## [EXERCISE]
Reply with one number: the count of lines in the listing that contain the string "graph".

## [AVAILABLE DATA]

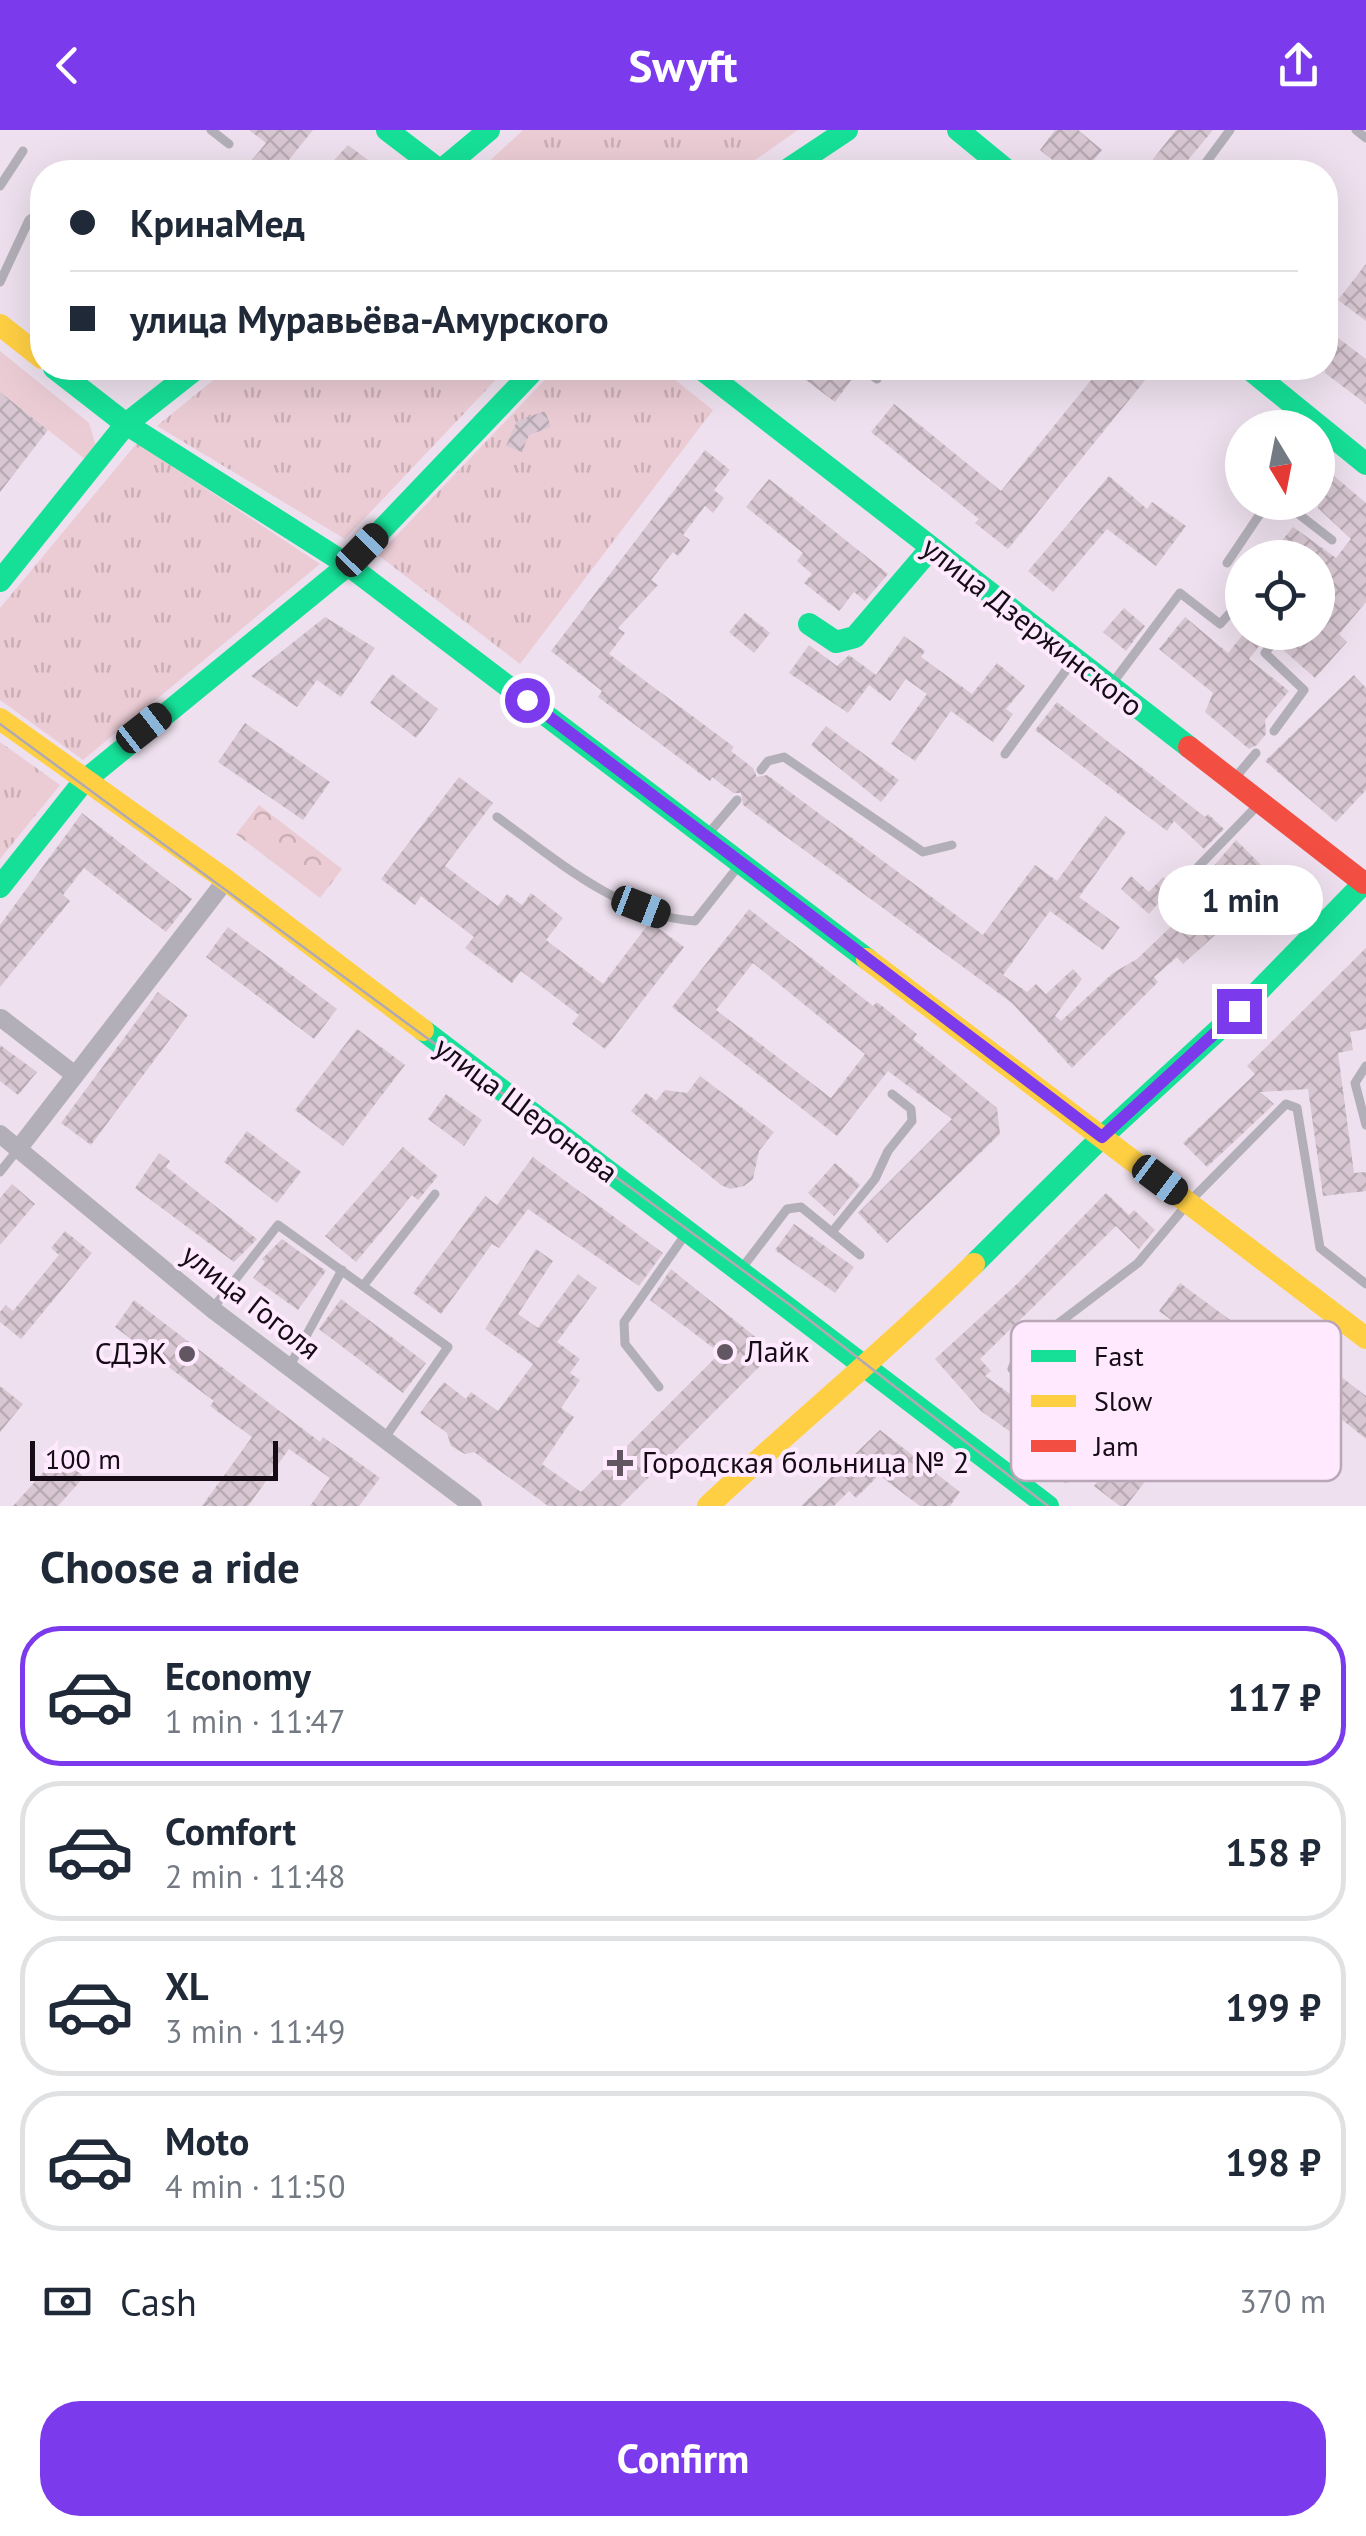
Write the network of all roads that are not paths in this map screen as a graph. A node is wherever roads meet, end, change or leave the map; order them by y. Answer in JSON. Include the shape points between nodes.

...

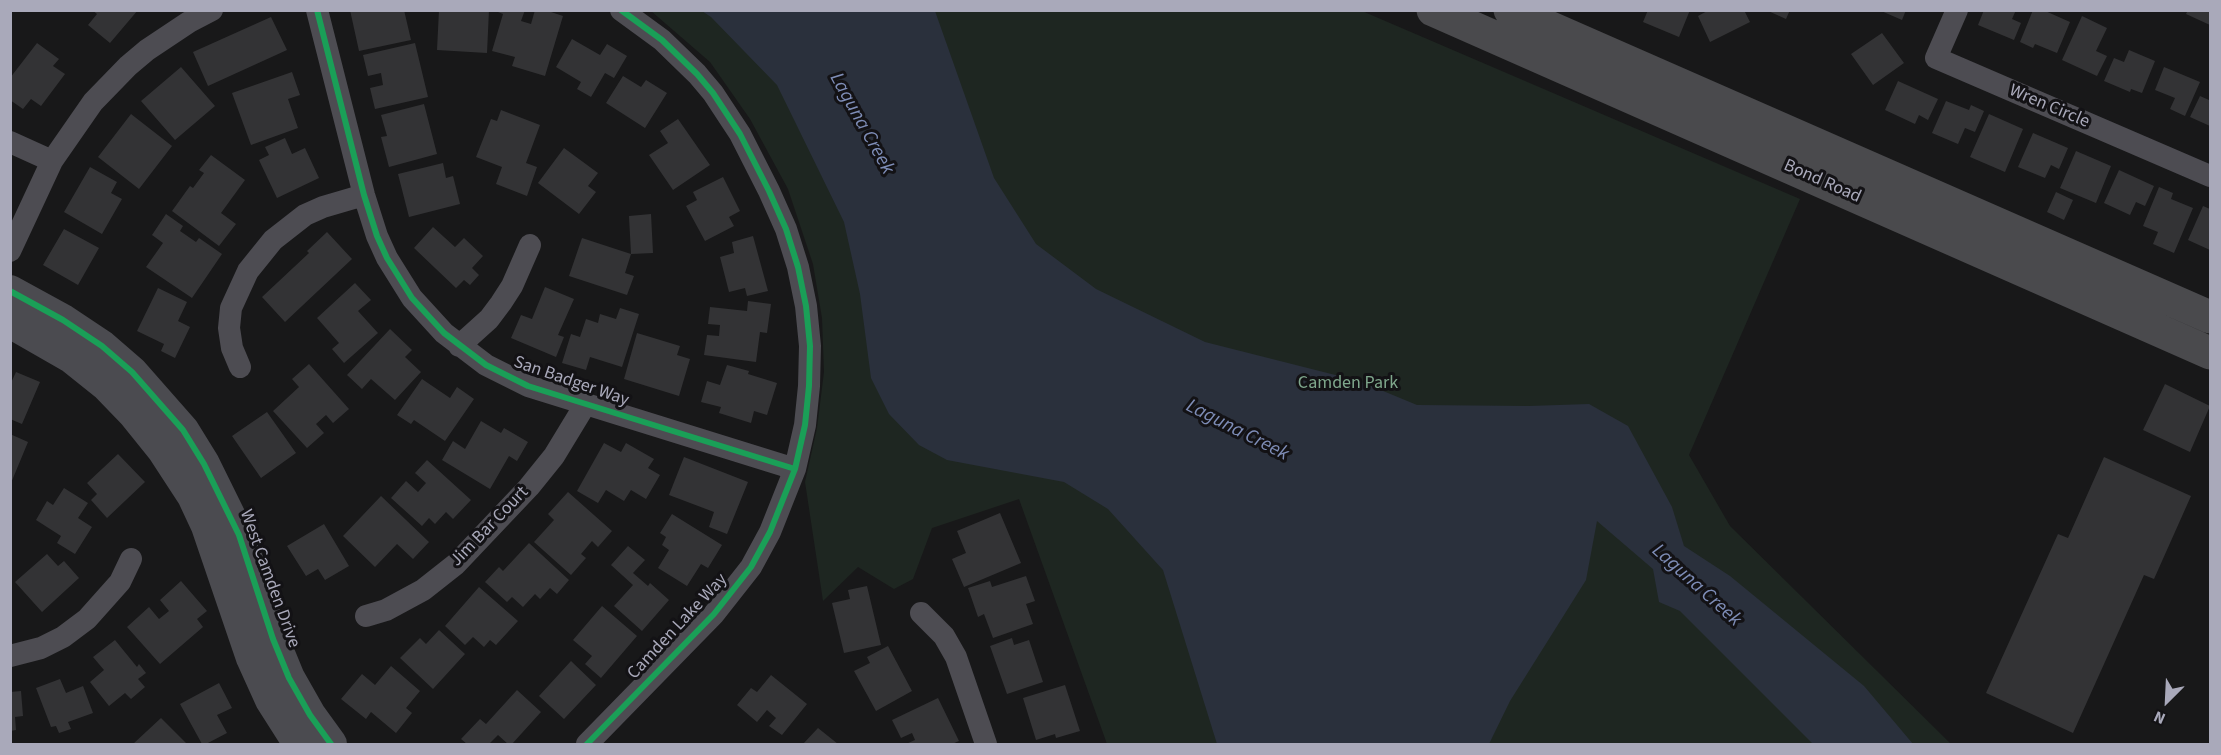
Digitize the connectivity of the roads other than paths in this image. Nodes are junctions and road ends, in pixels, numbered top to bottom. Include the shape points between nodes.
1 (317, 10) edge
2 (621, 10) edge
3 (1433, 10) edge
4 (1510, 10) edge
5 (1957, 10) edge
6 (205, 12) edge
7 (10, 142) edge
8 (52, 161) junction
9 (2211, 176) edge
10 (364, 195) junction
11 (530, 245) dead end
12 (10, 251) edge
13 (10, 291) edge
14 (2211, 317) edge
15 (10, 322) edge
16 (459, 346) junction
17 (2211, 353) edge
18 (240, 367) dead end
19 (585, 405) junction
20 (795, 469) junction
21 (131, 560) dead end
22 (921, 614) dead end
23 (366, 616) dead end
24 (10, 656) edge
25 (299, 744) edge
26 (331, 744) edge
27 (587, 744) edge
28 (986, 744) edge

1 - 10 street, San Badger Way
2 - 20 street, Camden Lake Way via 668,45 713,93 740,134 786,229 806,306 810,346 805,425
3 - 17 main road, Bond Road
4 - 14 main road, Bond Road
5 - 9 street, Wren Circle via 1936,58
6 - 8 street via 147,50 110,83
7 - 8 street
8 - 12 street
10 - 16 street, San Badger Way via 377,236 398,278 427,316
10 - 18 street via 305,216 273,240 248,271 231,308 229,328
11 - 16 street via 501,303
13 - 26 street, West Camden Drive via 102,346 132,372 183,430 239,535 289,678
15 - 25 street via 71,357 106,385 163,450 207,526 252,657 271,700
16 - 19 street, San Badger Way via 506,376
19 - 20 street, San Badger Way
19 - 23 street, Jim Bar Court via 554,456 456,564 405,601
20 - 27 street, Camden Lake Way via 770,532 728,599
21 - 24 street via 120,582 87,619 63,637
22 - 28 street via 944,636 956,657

* * *

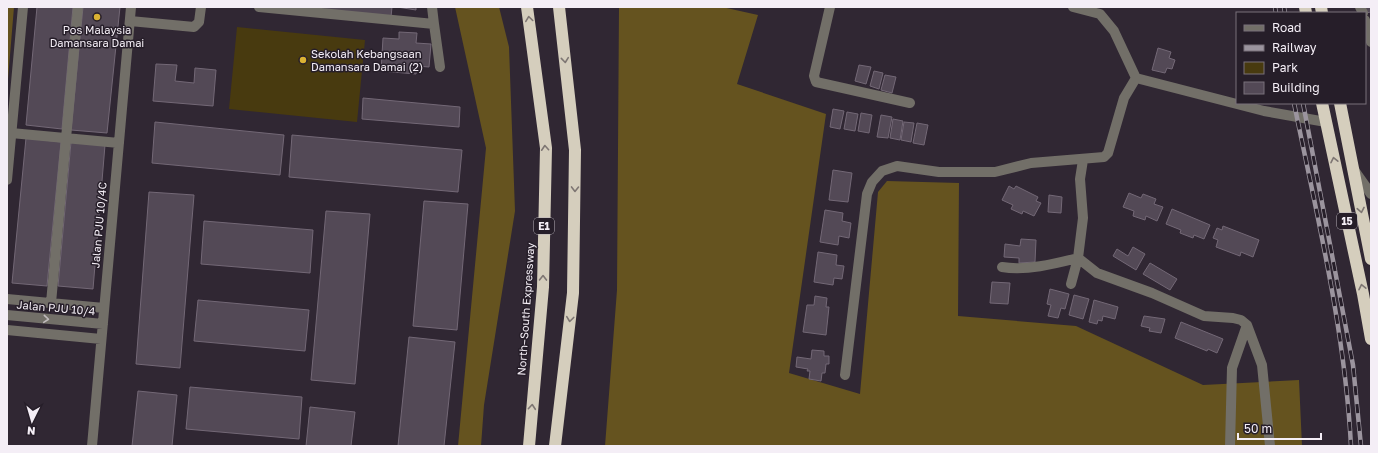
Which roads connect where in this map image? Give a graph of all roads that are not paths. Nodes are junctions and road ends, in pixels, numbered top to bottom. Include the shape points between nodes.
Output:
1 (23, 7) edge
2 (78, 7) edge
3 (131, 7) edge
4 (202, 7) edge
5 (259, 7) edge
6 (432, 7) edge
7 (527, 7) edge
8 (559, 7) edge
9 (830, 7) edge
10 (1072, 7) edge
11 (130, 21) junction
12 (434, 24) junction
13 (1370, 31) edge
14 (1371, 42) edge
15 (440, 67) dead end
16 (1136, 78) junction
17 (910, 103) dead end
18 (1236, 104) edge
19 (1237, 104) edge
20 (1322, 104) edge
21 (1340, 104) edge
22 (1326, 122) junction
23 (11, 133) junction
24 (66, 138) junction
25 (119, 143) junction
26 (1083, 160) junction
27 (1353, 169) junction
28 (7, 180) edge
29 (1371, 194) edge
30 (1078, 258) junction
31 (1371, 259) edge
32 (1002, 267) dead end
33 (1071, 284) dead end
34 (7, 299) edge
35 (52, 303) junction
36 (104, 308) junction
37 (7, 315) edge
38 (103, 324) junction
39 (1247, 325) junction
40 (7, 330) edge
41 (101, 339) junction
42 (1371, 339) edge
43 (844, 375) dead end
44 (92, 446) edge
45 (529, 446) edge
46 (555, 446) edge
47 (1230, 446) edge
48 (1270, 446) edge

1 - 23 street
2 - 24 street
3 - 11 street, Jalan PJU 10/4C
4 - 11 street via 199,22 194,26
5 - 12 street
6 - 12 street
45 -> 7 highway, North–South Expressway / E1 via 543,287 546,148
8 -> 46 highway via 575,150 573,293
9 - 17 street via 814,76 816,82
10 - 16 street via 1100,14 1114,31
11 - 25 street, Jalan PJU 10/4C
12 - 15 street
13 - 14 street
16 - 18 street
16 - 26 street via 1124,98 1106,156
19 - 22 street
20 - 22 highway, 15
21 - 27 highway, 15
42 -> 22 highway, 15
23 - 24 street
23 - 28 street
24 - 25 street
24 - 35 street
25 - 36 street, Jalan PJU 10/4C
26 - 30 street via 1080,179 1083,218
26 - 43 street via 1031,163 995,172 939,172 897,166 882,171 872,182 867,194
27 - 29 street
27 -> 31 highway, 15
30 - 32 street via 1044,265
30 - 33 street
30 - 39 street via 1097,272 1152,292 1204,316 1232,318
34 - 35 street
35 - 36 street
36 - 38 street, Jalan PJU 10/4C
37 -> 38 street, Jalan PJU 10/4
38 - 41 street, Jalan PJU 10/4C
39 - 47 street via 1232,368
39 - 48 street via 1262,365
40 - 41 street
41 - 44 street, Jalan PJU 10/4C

## [RESULT OF THIS TASK]
2